By Sammy Chivanga
Savings and Credit Cooperative Organizations (Saccos) members tapped Sh54.19 billion additional loans last year on the back of coronavirus disruptions that hurt incomes for households.
The new credit saw the loan book of Deposit-Taking (DT) Saccos rise by 13.41 percent to Sh473.74 billion from Sh419.55 billion, being the fastest jump in four years. Only in 2016 was the rise (15.3 percent) higher than this.
Sacco Societies Regulatory Authority (SASRA) report says the finding means that Saccos continued to lend to their members in the same way they did in the previous years despite the impact of Covid-19 Pandemic on the national economy.
“The increase in the gross loans’ portfolio shows that notwithstanding the adverse effect of the Covid–19 pandemic and the associated governmental restrictions, the DT-Saccos continued to advance loans to their members,” says SASRA.
Saccos were a safe harbor for millions of members seeking loans for survival. At 13.41 percent, the loan book of Saccos expanded at a faster pace than that of banks.
Commercial banks’ loan book grew by 8.36 percent to Sh3 trillion while microfinance banks cut their loan book by 3.2 percent to Sh48.85 billion.
Part of the motivation to lend more was the recovery in the pace of deposits mobilization—a key source for lending.
Deposits grew at 13.41 percent to reach Sh431.46 billion, marking the fastest pace of growth in this key lending resource since 2016.
“These deposits formed the bedrock of sources of funding of the assets and shows that notwithstanding the impacts associated with the Covid-19 pandemic, DT-Saccos were still able to mobilize deposits at a near similar rate as the growth in their assets’ portfolios,” notes SASRA.
The increased pace of lending by Saccos was despite a deterioration in the non-performing loans (NPLs) ratio from 6.15 percent in the previous year to 8.39 percent in 2020.
Actual gross NPLs jumped from Sh25.79 billion to Sh39.86 billion, highlighting the impact of disrupted income flows for households in the pandemic period.

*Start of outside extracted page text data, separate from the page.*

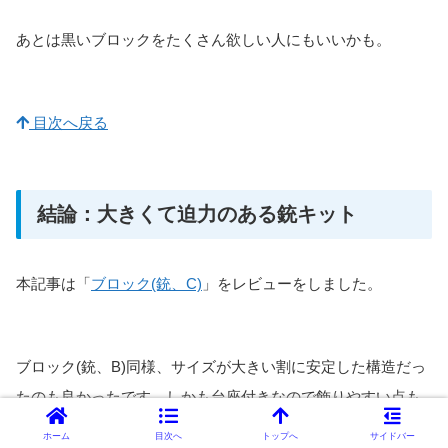
あとは黒いブロックをたくさん欲しい人にもいいかも。
目次へ戻る
結論：大きくて迫力のある銃キット
本記事は「
ブロック(銃、C)
」をレビューをしました。
ブロック(銃、B)同様、サイズが大きい割に安定した構造だっ
たのも良かったです。しかも台座付きなので飾りやすい点も
良かったです。
ホーム
目次へ
トップへ
サイドバー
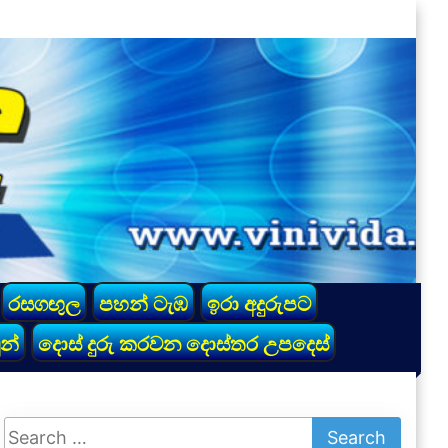
රසගඟුල
පහන් ටැඹ
ඉරා අදුරුපට
න්
දොස් දුරු කරවන දොස්තර උපදෙස්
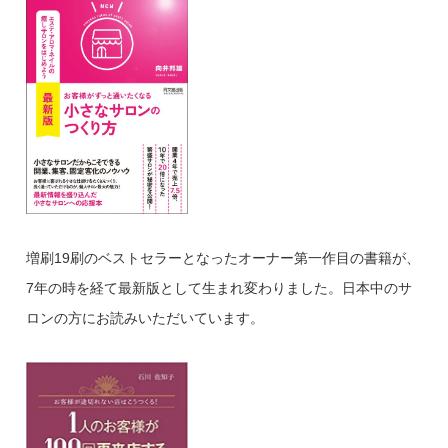
増刷19刷のベストセラーとなったオーナー第一作目の書籍が、
7年の時を経て最新版として生まれ変わりました。日本中のサ
ロンの方にお読みいただいています。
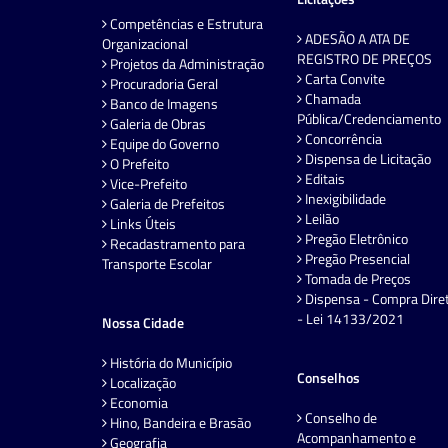
Competências e Estrutura
ADESÃO A ATA DE
Organizacional
REGISTRO DE PREÇOS
Projetos da Administração
Carta Convite
Procuradoria Geral
Chamada
Banco de Imagens
Pública/Credenciamento
Galeria de Obras
Concorrência
Equipe do Governo
Dispensa de Licitação
O Prefeito
Editais
Vice-Prefeito
Inexigibilidade
Galeria de Prefeitos
Leilão
Links Úteis
Pregão Eletrônico
Recadastramento para
Pregão Presencial
Transporte Escolar
Tomada de Preços
Dispensa - Compra Dire
- Lei 14133/2021
Nossa Cidade
História do Município
Conselhos
Localização
Economia
Conselho de
Hino, Bandeira e Brasão
Acompanhamento e
Geografia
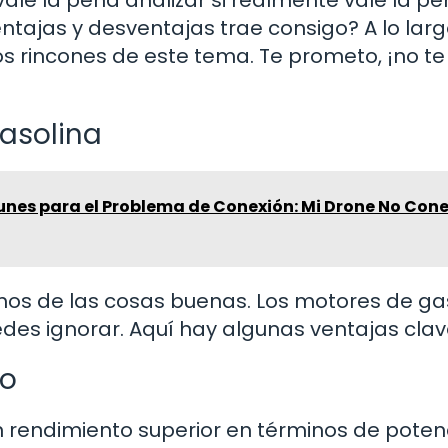
vale la pena analizar si realmente vale la p
ntajas y desventajas trae consigo? A lo lar
 los rincones de este tema. Te prometo, ¡no te
asolina
nes para el Problema de Conexión: Mi Drone No Con
mos de las cosas buenas. Los motores de ga
edes ignorar. Aquí hay algunas ventajas clav
to
n rendimiento superior en términos de poten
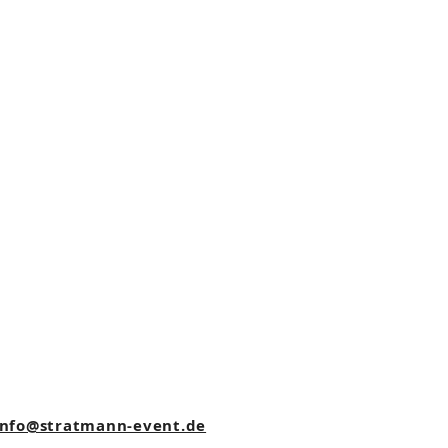
nfo@stratmann-event.de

The rise in the portion of credit which had gone for at least 90 days without being serviced was directly attributed to the impact of the pandemic which resulted in delay of repayments of some loans advanced to the members particularly among the non-employer-based Saccos.
This was evidenced from the increase in the substandard, doubtful and loss categories of the loan portfolio, which together constitute the NPLs portfolio.
Many firms were laying off workers, cutting salaries and sending others on unpaid leaves in an environment of falling revenues, making it difficult for some Sacco members to keep up with loan obligations.
Economic fallout saw the number of dormant members in Saccos surge by 79.55 percent to 1.37 million.
The pace of growth in dormant membership was the fastest in recent years and came on the back of economic fallout that hit Kenya after Covid-19 set in mid-March last year.
The Sacco members who are no longer active savers now account for a quarter of the 5.4 million total members in deposit-taking (DT) Saccos, according to Sacco Societies Regulatory Authority (SASRA) report.
However, SASRA analysis showed a total of 66 DT-Saccos had their NPLs below five percent, out of which 30 had their NPLs below two percent.
This implies that almost 98 percent of their loans were generally performing, giving Saccos the impetus to lend more.
SASRA says Saccos demonstrated resilience by cutting the allowance for loan loss reduced from 26.95 percent to 24.78 percent.
“This shows that a majority of the Sacco members continued to promptly service their loan repayments during the period and very few of the loans were not being serviced in accordance with their contractual obligations,” said SASRA.
NPLs ratio tracks the portion of total loans that has remained unpaid for at least three months and a higher figure points to customers struggling to keep up with repayments.
The latest NPL ratio is above the maximum of five percent that is prescribed by the SASRA but better off than that of banks.
DT-Saccos have consistently been able to register a lower non-performing loans rate compared to the commercial or the microfinance banking institutions.
For instance, the 8.39 percent NPLs ratio in Sacco movement was still below the 14.5 percent and 26.6 percent that was reported by commercial banks and microfinance banking institutions.
Saccos usually face a delicate balance between stability and loaning to members given that societies run on a multiplier model that allows members to access loans of up to three times of their savings.